I blink when the credits stop and the TV flickers static light over our skin, but I don't worry about turning it off. The night feels surreal in the strange glow and it somehow helps me stay cool. When Cory starts to creep closer and we overbalance, it doesn't seem like a bad thing to find myself stretched out on the couch with him on top of me. My skin is singing with these hot, sort of vibrating chills and I slide my hands around his waist and chase his tongue back into his own mouth.
Cory shifts on top of me and my pants get tighter, but I'm not the only one and I moan into his mouth when he rubs himself against my hip. He rubs harder, grinding against me and I feel myself bucking up against his hip and pulling away from his mouth to pant against his neck.
The TV flashes grey like twilight against our skin and Cory's breath is hot on my neck.

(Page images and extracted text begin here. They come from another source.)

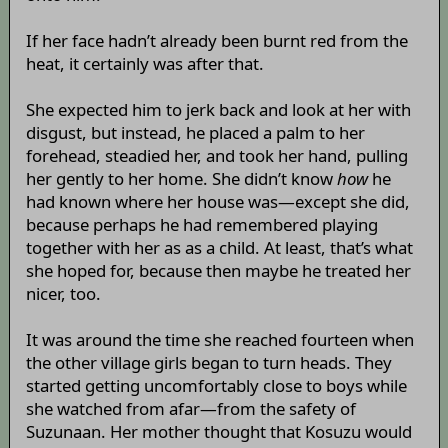
If her face hadn’t already been burnt red from the
heat, it certainly was after that.
She expected him to jerk back and look at her with
disgust, but instead, he placed a palm to her
forehead, steadied her, and took her hand, pulling
her gently to her home. She didn’t know
how
he
had known where her house was—except she did,
because perhaps he had remembered playing
together with her as as a child. At least, that’s what
she hoped for, because then maybe he treated her
nicer, too.
It was around the time she reached fourteen when
the other village girls began to turn heads. They
started getting uncomfortably close to boys while
she watched from afar—from the safety of
Suzunaan. Her mother thought that Kosuzu would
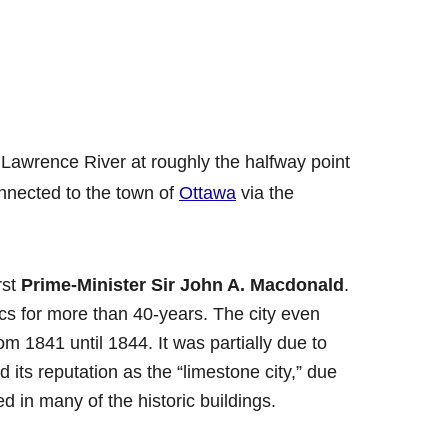
. Lawrence River at roughly the halfway point
nnected to the town of
Ottawa
via the
rst
Prime-Minister Sir John A. Macdonald
.
cs for more than 40-years. The city even
om 1841 until 1844. It was partially due to
 its reputation as the “limestone city,” due
d in many of the historic buildings.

He nuzzles at the base of my jaw and his eyelids flutter in a sort of accidental butterfly kiss against the patch of skin behind my ear.
We pant and thrust and moan until it sounds like our worlds are ending, but it turns out they're only recombining into a place where it's alright for Cory's hands to wind into my hair and for his lips to fasten onto my neck when my cock stutters out an orgasm against his hip. Into a world where it makes sense for him to moan my name into my skin and follow me over the edge into oblivion.
We lay together in a tangled, sticky mess and it only makes sense to fall asleep while we're both still too relaxed and spent to freak out. One last lingering thought worms its way into my head as my heavy eyelids blink closed. If this is life on the wrong side of the tracks I hope I never have to live on the right side.